* **How to complete this task**
Lift out all lines below that contain "python".

* **Provided records**

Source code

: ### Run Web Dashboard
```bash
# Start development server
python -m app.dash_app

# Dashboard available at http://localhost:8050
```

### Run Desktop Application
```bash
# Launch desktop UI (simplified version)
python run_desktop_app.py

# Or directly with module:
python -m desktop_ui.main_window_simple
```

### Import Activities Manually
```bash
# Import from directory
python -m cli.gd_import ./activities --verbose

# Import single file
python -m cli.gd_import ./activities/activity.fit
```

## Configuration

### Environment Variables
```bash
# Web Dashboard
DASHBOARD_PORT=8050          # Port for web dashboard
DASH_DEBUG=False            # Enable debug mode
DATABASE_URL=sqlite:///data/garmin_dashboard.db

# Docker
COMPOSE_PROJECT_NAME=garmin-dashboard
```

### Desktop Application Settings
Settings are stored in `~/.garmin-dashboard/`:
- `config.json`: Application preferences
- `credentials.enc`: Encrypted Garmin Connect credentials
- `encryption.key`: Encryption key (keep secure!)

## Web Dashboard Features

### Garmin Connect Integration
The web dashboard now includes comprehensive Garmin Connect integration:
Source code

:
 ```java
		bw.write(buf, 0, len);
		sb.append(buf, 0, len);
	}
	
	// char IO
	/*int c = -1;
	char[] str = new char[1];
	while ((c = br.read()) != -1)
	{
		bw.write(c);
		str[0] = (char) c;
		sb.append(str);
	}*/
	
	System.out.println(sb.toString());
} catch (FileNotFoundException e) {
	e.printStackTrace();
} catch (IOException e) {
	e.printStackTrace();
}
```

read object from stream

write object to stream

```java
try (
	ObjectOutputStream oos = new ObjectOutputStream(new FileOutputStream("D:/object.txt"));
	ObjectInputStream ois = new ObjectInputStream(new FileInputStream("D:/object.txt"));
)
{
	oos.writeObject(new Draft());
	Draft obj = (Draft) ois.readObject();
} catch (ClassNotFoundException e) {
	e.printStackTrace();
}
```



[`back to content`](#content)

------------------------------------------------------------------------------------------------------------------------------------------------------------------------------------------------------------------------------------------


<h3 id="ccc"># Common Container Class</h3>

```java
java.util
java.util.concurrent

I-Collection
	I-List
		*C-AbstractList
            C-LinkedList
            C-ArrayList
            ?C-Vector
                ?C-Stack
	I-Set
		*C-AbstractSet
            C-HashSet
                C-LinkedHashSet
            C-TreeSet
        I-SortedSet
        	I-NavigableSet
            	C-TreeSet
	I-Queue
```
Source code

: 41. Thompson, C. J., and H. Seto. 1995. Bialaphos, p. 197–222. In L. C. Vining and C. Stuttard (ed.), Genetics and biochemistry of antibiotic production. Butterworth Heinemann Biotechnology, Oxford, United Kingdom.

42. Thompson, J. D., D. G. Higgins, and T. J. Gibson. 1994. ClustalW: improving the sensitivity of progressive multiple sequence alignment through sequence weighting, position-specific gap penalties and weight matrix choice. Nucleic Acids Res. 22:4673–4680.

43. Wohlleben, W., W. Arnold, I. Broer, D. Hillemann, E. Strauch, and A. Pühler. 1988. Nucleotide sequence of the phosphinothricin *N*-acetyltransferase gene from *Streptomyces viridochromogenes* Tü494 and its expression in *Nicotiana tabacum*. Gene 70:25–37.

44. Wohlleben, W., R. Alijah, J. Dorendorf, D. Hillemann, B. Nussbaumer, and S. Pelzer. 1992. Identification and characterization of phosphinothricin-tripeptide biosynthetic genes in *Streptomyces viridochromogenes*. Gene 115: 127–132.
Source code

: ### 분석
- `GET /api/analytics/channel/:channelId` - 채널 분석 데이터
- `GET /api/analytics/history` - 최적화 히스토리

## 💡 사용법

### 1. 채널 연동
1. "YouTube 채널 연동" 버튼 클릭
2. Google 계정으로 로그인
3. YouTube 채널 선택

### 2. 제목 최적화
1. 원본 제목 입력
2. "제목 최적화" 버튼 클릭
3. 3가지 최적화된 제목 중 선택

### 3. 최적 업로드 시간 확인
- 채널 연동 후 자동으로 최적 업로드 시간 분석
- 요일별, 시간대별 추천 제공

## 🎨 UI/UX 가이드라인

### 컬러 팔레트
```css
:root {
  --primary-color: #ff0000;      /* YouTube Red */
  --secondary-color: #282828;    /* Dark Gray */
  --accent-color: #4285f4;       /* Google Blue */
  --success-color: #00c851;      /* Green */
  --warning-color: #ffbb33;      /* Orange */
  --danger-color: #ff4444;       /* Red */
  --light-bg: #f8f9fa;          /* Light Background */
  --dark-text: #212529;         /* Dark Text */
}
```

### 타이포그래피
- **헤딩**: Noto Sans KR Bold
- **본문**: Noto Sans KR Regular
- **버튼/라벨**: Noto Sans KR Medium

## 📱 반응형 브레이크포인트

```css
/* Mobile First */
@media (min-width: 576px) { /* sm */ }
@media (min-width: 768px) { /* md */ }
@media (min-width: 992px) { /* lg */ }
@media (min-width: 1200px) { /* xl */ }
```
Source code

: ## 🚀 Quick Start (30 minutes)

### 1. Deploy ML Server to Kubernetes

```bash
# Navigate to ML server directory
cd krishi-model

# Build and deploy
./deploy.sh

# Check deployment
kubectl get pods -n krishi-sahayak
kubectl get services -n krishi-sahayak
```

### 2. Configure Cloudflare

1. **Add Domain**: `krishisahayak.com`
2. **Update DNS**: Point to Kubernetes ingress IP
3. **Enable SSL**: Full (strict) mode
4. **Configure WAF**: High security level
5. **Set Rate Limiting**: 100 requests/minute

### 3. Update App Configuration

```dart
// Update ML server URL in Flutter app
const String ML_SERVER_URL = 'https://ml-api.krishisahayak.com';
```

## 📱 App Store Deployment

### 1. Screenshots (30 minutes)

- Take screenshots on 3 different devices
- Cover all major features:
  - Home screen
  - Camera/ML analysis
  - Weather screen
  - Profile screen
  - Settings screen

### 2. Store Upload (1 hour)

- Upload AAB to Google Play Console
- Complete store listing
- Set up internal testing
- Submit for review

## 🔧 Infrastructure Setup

* **Exercise response**
python -m app.dash_app
python run_desktop_app.py
python -m desktop_ui.main_window_simple
python -m cli.gd_import ./activities --verbose
python -m cli.gd_import ./activities/activity.fit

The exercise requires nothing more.